- WORK TASK: Please format the records below as a numbered list, skipping blank lines and omitting the pictures.

- Items stored from a collection:
--------------------
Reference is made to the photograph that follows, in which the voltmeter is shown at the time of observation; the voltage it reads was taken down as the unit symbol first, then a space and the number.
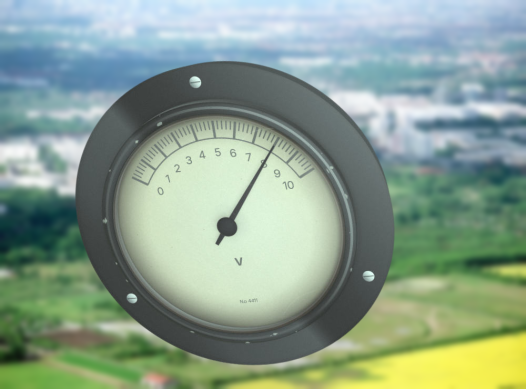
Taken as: V 8
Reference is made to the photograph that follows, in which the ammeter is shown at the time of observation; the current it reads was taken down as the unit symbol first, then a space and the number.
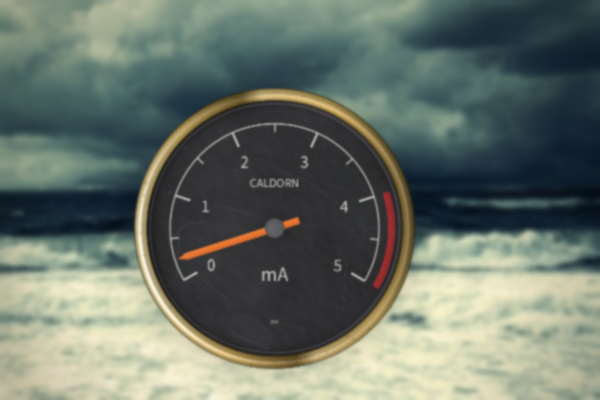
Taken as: mA 0.25
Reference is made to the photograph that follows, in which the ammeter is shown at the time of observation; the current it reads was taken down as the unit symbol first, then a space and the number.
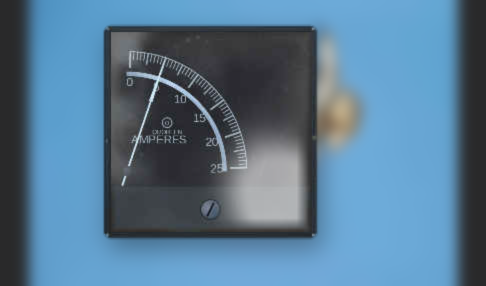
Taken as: A 5
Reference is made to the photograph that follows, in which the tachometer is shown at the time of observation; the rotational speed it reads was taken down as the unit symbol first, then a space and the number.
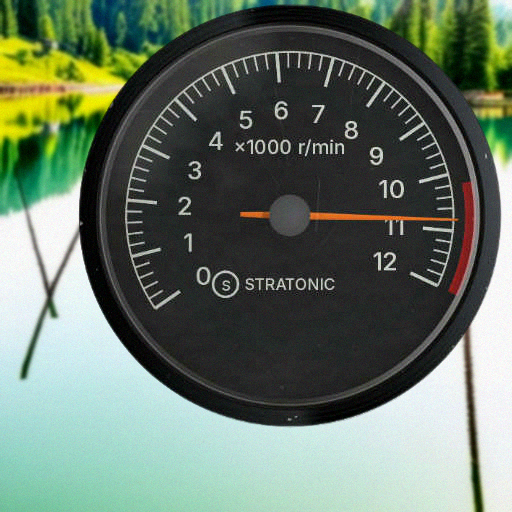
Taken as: rpm 10800
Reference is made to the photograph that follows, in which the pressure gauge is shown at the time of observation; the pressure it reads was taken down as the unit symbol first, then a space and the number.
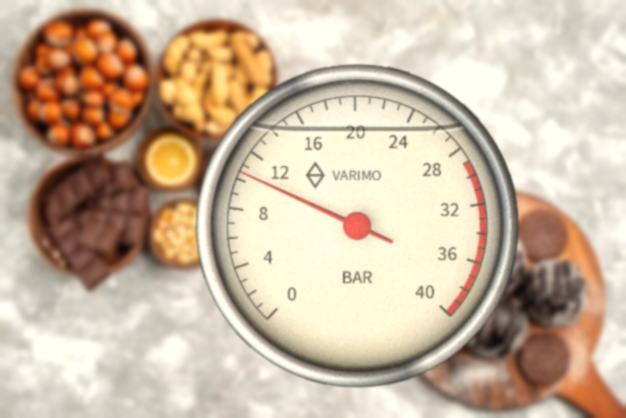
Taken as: bar 10.5
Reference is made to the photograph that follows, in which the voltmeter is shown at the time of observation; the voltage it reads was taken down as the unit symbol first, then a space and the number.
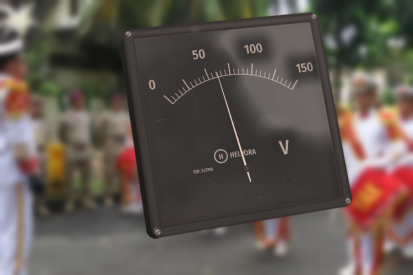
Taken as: V 60
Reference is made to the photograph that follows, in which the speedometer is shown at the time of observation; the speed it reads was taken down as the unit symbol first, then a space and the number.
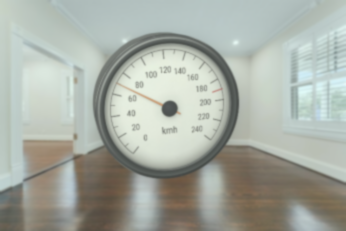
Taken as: km/h 70
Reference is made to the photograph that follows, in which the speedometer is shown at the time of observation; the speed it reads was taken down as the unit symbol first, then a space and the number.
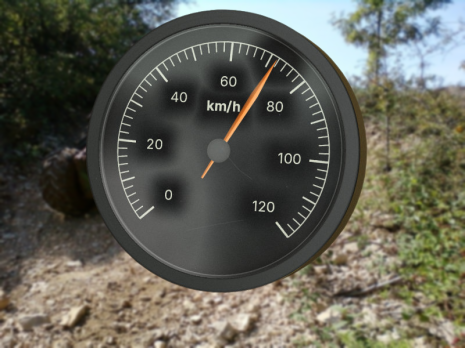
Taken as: km/h 72
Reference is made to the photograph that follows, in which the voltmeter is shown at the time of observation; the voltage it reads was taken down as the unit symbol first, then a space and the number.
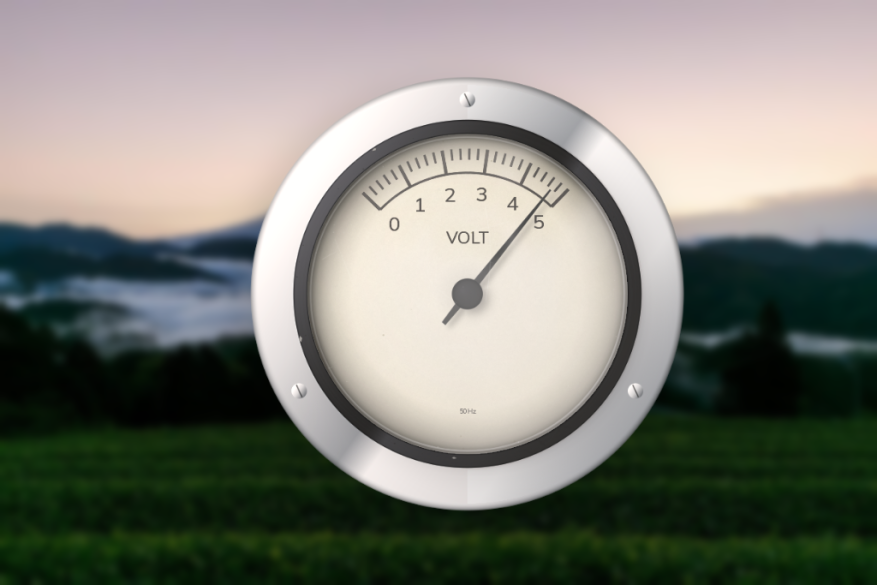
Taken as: V 4.7
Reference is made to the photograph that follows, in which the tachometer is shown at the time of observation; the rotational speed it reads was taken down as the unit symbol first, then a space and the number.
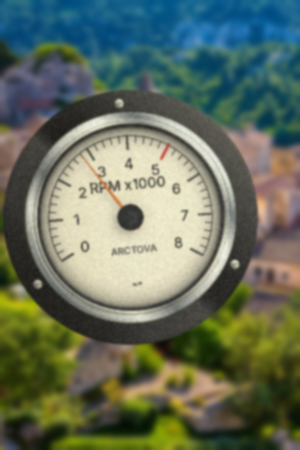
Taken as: rpm 2800
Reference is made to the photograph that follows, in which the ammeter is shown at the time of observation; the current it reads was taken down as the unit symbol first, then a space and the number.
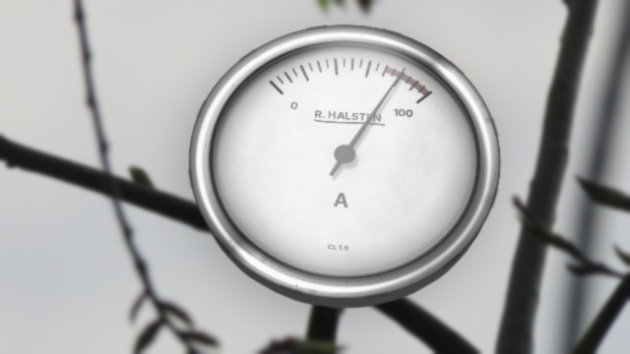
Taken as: A 80
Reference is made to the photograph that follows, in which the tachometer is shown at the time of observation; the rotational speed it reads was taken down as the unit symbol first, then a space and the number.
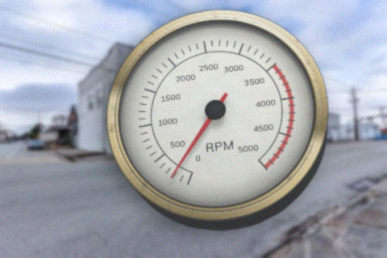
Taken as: rpm 200
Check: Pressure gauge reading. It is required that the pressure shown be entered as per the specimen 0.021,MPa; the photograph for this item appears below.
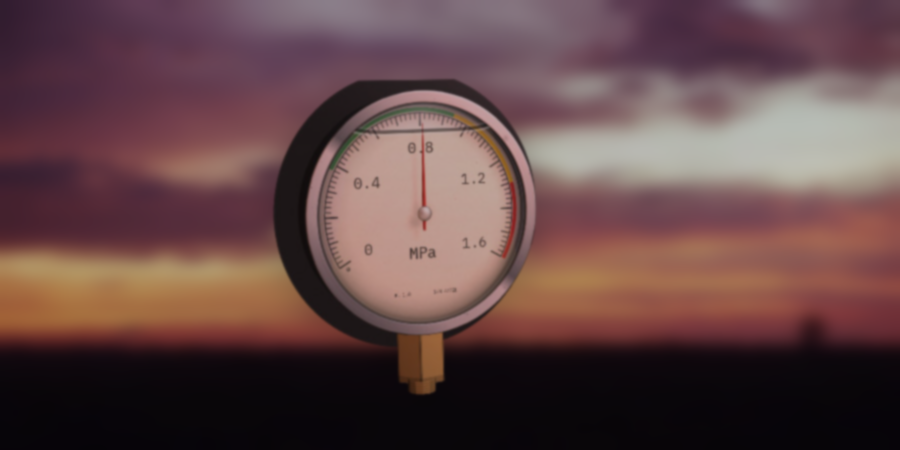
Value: 0.8,MPa
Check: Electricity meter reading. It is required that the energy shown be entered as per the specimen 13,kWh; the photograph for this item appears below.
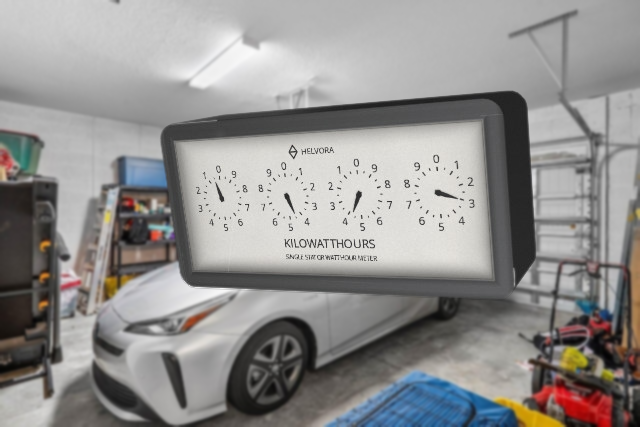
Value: 443,kWh
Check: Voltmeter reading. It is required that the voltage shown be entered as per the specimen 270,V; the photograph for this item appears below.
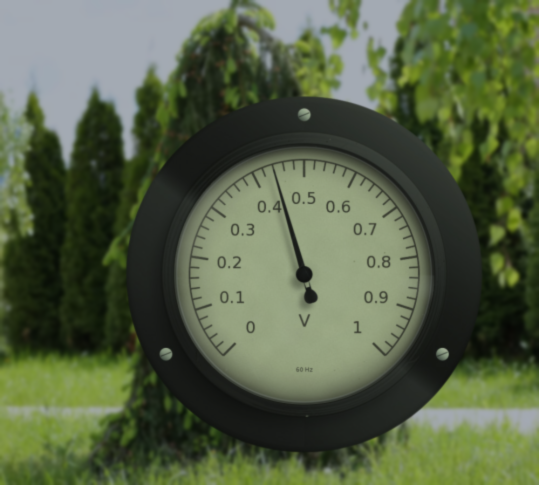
--------------------
- RESULT OF THE TASK:
1. Reference is made to the photograph that follows, in which the voltmeter is shown at the time of observation; the voltage it reads was taken down as the unit symbol first, then a space and the number.
2. Taken as: V 8
3. Reference is made to the photograph that follows, in which the ammeter is shown at the time of observation; the current it reads was taken down as the unit symbol first, then a space and the number.
4. Taken as: mA 0.25
5. Reference is made to the photograph that follows, in which the ammeter is shown at the time of observation; the current it reads was taken down as the unit symbol first, then a space and the number.
6. Taken as: A 5
7. Reference is made to the photograph that follows, in which the tachometer is shown at the time of observation; the rotational speed it reads was taken down as the unit symbol first, then a space and the number.
8. Taken as: rpm 10800
9. Reference is made to the photograph that follows, in which the pressure gauge is shown at the time of observation; the pressure it reads was taken down as the unit symbol first, then a space and the number.
10. Taken as: bar 10.5
11. Reference is made to the photograph that follows, in which the voltmeter is shown at the time of observation; the voltage it reads was taken down as the unit symbol first, then a space and the number.
12. Taken as: V 60
13. Reference is made to the photograph that follows, in which the speedometer is shown at the time of observation; the speed it reads was taken down as the unit symbol first, then a space and the number.
14. Taken as: km/h 70
15. Reference is made to the photograph that follows, in which the speedometer is shown at the time of observation; the speed it reads was taken down as the unit symbol first, then a space and the number.
16. Taken as: km/h 72
17. Reference is made to the photograph that follows, in which the voltmeter is shown at the time of observation; the voltage it reads was taken down as the unit symbol first, then a space and the number.
18. Taken as: V 4.7
19. Reference is made to the photograph that follows, in which the tachometer is shown at the time of observation; the rotational speed it reads was taken down as the unit symbol first, then a space and the number.
20. Taken as: rpm 2800
21. Reference is made to the photograph that follows, in which the ammeter is shown at the time of observation; the current it reads was taken down as the unit symbol first, then a space and the number.
22. Taken as: A 80
23. Reference is made to the photograph that follows, in which the tachometer is shown at the time of observation; the rotational speed it reads was taken down as the unit symbol first, then a space and the number.
24. Taken as: rpm 200
25. Check: Pressure gauge reading. It is required that the pressure shown be entered as per the specimen 0.021,MPa; the photograph for this item appears below.
26. Value: 0.8,MPa
27. Check: Electricity meter reading. It is required that the energy shown be entered as per the specimen 13,kWh; the photograph for this item appears below.
28. Value: 443,kWh
29. Check: Voltmeter reading. It is required that the voltage shown be entered as per the specimen 270,V; the photograph for this item appears below.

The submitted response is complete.